--- START Extracted entries ---

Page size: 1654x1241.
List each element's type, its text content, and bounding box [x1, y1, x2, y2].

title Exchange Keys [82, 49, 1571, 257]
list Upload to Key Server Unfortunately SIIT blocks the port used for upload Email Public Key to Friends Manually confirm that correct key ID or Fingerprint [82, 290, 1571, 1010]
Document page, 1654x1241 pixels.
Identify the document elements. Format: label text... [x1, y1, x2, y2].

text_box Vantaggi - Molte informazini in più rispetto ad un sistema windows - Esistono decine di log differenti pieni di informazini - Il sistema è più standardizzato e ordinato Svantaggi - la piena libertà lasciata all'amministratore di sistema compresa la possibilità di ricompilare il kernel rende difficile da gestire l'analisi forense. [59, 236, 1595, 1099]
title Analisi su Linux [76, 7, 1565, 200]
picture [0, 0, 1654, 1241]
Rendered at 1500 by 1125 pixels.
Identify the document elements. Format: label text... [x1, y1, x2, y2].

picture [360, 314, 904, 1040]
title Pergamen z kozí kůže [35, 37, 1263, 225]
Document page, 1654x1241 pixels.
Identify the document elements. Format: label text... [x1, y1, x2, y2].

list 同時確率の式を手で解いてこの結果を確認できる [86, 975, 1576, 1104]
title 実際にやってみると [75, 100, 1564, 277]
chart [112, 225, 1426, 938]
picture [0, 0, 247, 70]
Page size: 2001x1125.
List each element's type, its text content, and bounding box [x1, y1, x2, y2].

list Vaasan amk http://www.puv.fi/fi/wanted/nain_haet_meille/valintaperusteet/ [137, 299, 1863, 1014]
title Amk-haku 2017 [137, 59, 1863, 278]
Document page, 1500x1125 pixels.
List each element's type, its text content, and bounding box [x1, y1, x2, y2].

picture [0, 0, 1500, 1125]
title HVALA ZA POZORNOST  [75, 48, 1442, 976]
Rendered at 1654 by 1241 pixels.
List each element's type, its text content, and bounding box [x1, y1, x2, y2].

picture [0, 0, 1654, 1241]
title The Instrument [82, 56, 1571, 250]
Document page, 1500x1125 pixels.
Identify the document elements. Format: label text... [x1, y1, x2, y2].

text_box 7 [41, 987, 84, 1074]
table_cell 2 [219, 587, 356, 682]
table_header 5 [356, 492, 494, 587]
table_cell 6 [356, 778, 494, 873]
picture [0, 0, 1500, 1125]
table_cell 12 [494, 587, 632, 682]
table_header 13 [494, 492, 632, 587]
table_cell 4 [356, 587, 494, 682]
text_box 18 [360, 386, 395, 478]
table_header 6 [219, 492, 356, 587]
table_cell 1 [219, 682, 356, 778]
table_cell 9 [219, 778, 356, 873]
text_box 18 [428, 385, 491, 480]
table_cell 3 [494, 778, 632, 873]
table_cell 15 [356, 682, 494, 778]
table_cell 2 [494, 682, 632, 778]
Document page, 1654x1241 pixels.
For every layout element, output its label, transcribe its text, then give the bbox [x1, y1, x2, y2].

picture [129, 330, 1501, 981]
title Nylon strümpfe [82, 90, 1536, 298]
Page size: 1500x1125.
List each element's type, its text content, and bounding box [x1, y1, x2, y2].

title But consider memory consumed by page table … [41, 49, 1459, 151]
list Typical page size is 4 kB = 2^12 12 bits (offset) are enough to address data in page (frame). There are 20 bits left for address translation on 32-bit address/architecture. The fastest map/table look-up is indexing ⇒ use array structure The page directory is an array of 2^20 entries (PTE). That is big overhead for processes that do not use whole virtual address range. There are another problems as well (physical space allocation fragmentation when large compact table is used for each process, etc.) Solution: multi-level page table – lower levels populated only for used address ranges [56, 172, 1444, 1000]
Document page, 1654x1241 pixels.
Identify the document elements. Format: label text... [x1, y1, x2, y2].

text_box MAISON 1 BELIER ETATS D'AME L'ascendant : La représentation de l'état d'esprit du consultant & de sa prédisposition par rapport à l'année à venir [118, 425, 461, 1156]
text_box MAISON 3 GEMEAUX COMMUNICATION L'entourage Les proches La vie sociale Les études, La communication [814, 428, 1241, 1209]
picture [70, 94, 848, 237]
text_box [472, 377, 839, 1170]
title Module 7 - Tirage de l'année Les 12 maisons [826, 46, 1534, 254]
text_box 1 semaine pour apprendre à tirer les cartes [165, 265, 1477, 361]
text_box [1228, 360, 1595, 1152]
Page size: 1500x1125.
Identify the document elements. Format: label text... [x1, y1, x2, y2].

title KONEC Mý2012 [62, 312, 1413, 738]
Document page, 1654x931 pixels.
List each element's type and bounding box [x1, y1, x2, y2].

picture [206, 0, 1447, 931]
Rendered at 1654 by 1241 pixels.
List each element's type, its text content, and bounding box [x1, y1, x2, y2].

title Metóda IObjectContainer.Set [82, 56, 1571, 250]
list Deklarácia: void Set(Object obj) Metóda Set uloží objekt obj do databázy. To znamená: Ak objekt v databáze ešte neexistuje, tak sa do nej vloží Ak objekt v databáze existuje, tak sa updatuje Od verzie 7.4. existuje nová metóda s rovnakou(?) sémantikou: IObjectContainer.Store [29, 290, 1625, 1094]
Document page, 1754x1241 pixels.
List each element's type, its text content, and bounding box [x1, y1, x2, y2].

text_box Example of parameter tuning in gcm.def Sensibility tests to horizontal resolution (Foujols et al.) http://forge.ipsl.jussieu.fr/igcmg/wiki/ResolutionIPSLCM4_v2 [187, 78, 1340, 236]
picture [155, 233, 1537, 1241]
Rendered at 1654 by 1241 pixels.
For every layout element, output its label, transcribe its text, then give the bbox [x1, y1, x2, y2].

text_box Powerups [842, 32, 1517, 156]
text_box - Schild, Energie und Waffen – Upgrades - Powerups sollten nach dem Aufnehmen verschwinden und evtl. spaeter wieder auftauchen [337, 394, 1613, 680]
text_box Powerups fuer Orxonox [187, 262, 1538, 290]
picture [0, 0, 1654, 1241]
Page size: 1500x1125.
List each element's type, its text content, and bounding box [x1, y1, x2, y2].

--- END Extracted entries ---

Stated task | Reproduce all of the rows above verbatim, line by line, without altering any character.

Finished exercise |
Page size: 1654x1241.
List each element's type, its text content, and bounding box [x1, y1, x2, y2].

title Exchange Keys [82, 49, 1571, 257]
list Upload to Key Server Unfortunately SIIT blocks the port used for upload Email Public Key to Friends Manually confirm that correct key ID or Fingerprint [82, 290, 1571, 1010]
Document page, 1654x1241 pixels.
Identify the document elements. Format: label text... [x1, y1, x2, y2].

text_box Vantaggi - Molte informazini in più rispetto ad un sistema windows - Esistono decine di log differenti pieni di informazini - Il sistema è più standardizzato e ordinato Svantaggi - la piena libertà lasciata all'amministratore di sistema compresa la possibilità di ricompilare il kernel rende difficile da gestire l'analisi forense. [59, 236, 1595, 1099]
title Analisi su Linux [76, 7, 1565, 200]
picture [0, 0, 1654, 1241]
Rendered at 1500 by 1125 pixels.
Identify the document elements. Format: label text... [x1, y1, x2, y2].

picture [360, 314, 904, 1040]
title Pergamen z kozí kůže [35, 37, 1263, 225]
Document page, 1654x1241 pixels.
Identify the document elements. Format: label text... [x1, y1, x2, y2].

list 同時確率の式を手で解いてこの結果を確認できる [86, 975, 1576, 1104]
title 実際にやってみると [75, 100, 1564, 277]
chart [112, 225, 1426, 938]
picture [0, 0, 247, 70]
Page size: 2001x1125.
List each element's type, its text content, and bounding box [x1, y1, x2, y2].

list Vaasan amk http://www.puv.fi/fi/wanted/nain_haet_meille/valintaperusteet/ [137, 299, 1863, 1014]
title Amk-haku 2017 [137, 59, 1863, 278]
Document page, 1500x1125 pixels.
List each element's type, its text content, and bounding box [x1, y1, x2, y2].

picture [0, 0, 1500, 1125]
title HVALA ZA POZORNOST  [75, 48, 1442, 976]
Rendered at 1654 by 1241 pixels.
List each element's type, its text content, and bounding box [x1, y1, x2, y2].

picture [0, 0, 1654, 1241]
title The Instrument [82, 56, 1571, 250]
Document page, 1500x1125 pixels.
Identify the document elements. Format: label text... [x1, y1, x2, y2].

text_box 7 [41, 987, 84, 1074]
table_cell 2 [219, 587, 356, 682]
table_header 5 [356, 492, 494, 587]
table_cell 6 [356, 778, 494, 873]
picture [0, 0, 1500, 1125]
table_cell 12 [494, 587, 632, 682]
table_header 13 [494, 492, 632, 587]
table_cell 4 [356, 587, 494, 682]
text_box 18 [360, 386, 395, 478]
table_header 6 [219, 492, 356, 587]
table_cell 1 [219, 682, 356, 778]
table_cell 9 [219, 778, 356, 873]
text_box 18 [428, 385, 491, 480]
table_cell 3 [494, 778, 632, 873]
table_cell 15 [356, 682, 494, 778]
table_cell 2 [494, 682, 632, 778]
Document page, 1654x1241 pixels.
For every layout element, output its label, transcribe its text, then give the bbox [x1, y1, x2, y2].

picture [129, 330, 1501, 981]
title Nylon strümpfe [82, 90, 1536, 298]
Page size: 1500x1125.
List each element's type, its text content, and bounding box [x1, y1, x2, y2].

title But consider memory consumed by page table … [41, 49, 1459, 151]
list Typical page size is 4 kB = 2^12 12 bits (offset) are enough to address data in page (frame). There are 20 bits left for address translation on 32-bit address/architecture. The fastest map/table look-up is indexing ⇒ use array structure The page directory is an array of 2^20 entries (PTE). That is big overhead for processes that do not use whole virtual address range. There are another problems as well (physical space allocation fragmentation when large compact table is used for each process, etc.) Solution: multi-level page table – lower levels populated only for used address ranges [56, 172, 1444, 1000]
Document page, 1654x1241 pixels.
Identify the document elements. Format: label text... [x1, y1, x2, y2].

text_box MAISON 1 BELIER ETATS D'AME L'ascendant : La représentation de l'état d'esprit du consultant & de sa prédisposition par rapport à l'année à venir [118, 425, 461, 1156]
text_box MAISON 3 GEMEAUX COMMUNICATION L'entourage Les proches La vie sociale Les études, La communication [814, 428, 1241, 1209]
picture [70, 94, 848, 237]
text_box [472, 377, 839, 1170]
title Module 7 - Tirage de l'année Les 12 maisons [826, 46, 1534, 254]
text_box 1 semaine pour apprendre à tirer les cartes [165, 265, 1477, 361]
text_box [1228, 360, 1595, 1152]
Page size: 1500x1125.
Identify the document elements. Format: label text... [x1, y1, x2, y2].

title KONEC Mý2012 [62, 312, 1413, 738]
Document page, 1654x931 pixels.
List each element's type and bounding box [x1, y1, x2, y2].

picture [206, 0, 1447, 931]
Rendered at 1654 by 1241 pixels.
List each element's type, its text content, and bounding box [x1, y1, x2, y2].

title Metóda IObjectContainer.Set [82, 56, 1571, 250]
list Deklarácia: void Set(Object obj) Metóda Set uloží objekt obj do databázy. To znamená: Ak objekt v databáze ešte neexistuje, tak sa do nej vloží Ak objekt v databáze existuje, tak sa updatuje Od verzie 7.4. existuje nová metóda s rovnakou(?) sémantikou: IObjectContainer.Store [29, 290, 1625, 1094]
Document page, 1754x1241 pixels.
List each element's type, its text content, and bounding box [x1, y1, x2, y2].

text_box Example of parameter tuning in gcm.def Sensibility tests to horizontal resolution (Foujols et al.) http://forge.ipsl.jussieu.fr/igcmg/wiki/ResolutionIPSLCM4_v2 [187, 78, 1340, 236]
picture [155, 233, 1537, 1241]
Rendered at 1654 by 1241 pixels.
For every layout element, output its label, transcribe its text, then give the bbox [x1, y1, x2, y2].

text_box Powerups [842, 32, 1517, 156]
text_box - Schild, Energie und Waffen – Upgrades - Powerups sollten nach dem Aufnehmen verschwinden und evtl. spaeter wieder auftauchen [337, 394, 1613, 680]
text_box Powerups fuer Orxonox [187, 262, 1538, 290]
picture [0, 0, 1654, 1241]
Page size: 1500x1125.
List each element's type, its text content, and bounding box [x1, y1, x2, y2].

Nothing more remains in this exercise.